How Father Joe landed in Cavite’s Diocese of Imus is a story in itself. He was among the activists thrown out of the seminary by Manila Archbishop Rufino Cardinal Santos. Really keen on pursuing the priesthood, he went to Imus Bishop Felix Perez who then took him in. (The late bishop was known for his critical stance against martial law and the Marcos dictatorship.) Other seminarians with activist streaks were also welcomed in other dioceses.

While it was in the Cavite workers’ milieu that Father Joe chose to live out his priestly vocation, he was a familiar figure in Metro Manila rallies and solidarity work. Cavite, his home base, while becoming a highly urbanized industrial zone, has not lived down its old reputation for highly charged politics and being a haven for criminal syndicates. He knew too well that priests had no protective shields.

I saw Father Joe sobbing and shedding copious tears at the funeral of his brother priest, Fr. Jesus Palileo, who was slain and left bloodied on a grassy field in Cavite.

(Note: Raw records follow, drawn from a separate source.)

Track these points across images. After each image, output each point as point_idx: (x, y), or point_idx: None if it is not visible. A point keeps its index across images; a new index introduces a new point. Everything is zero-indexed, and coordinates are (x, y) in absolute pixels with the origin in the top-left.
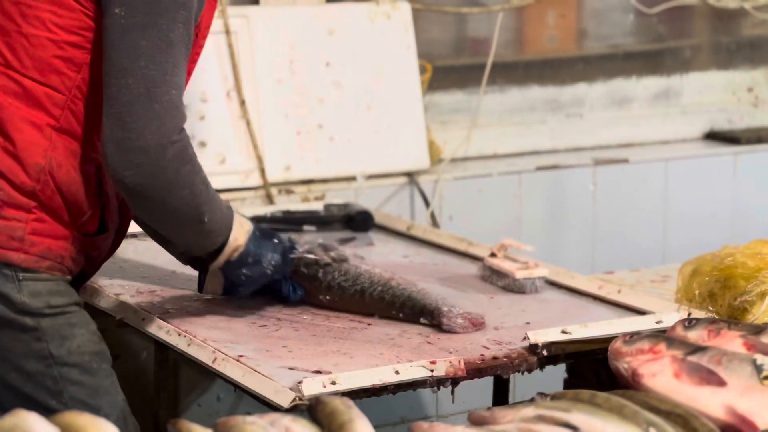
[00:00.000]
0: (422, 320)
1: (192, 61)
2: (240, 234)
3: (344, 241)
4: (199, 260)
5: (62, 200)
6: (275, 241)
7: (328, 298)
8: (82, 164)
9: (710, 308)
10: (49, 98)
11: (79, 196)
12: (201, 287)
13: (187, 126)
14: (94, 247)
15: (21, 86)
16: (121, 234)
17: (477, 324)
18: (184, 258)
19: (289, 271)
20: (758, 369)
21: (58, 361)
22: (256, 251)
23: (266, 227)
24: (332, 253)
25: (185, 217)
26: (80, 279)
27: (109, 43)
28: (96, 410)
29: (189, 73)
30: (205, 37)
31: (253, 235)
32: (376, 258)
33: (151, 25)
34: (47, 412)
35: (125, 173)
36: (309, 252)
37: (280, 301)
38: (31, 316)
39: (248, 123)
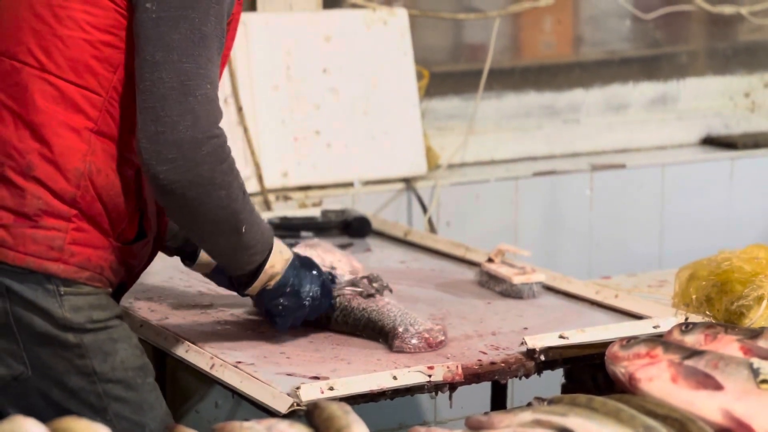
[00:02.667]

Father Joe told me that despite warnings, the young priest went out at night to seek the lost sheep. (I wrote about the killing, which might have been the handiwork of drug lords.)

Father Joe did not die a martyr’s death. He had not been well for some time but, with cane in hand, he continued to reach out. He harkened to the distant drums and was in step with the marching masses crying out for redemption.